**What needs to be done**
Scan the records for "Нижний". Report each line that includes it.

**Edit difference data**
============================================================
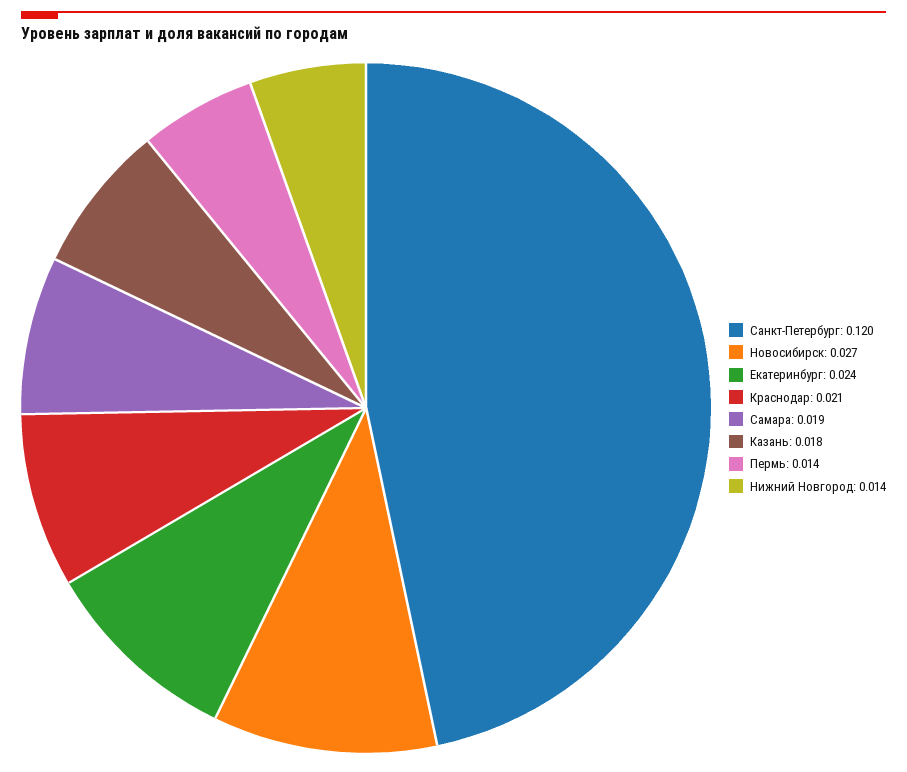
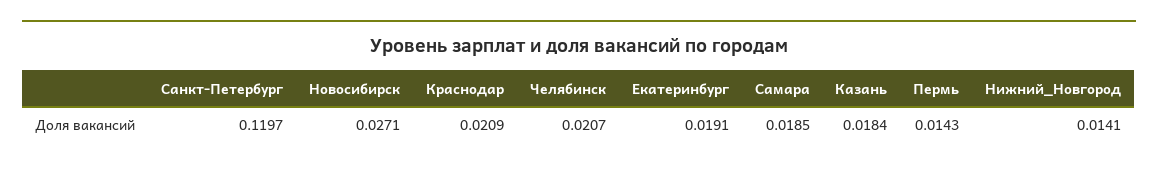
  {
    "Санкт-Петербург": 0.1197,
    "Новосибирск": 0.0271,
-   "Екатеринбург": 0.024,
+   "Екатеринбург": 0.0191,
    "Краснодар": 0.0209,
    "Самара": 0.0185,
    "Казань": 0.0184,
    "Пермь": 0.0143,
-   "Нижний Новгород": 0.0141
+   "Нижний Новгород": 0.0141,
+   "Челябинск": 0.0207
  }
============================================================
**Answer to this problem**
-   "Нижний Новгород": 0.0141
+   "Нижний Новгород": 0.0141,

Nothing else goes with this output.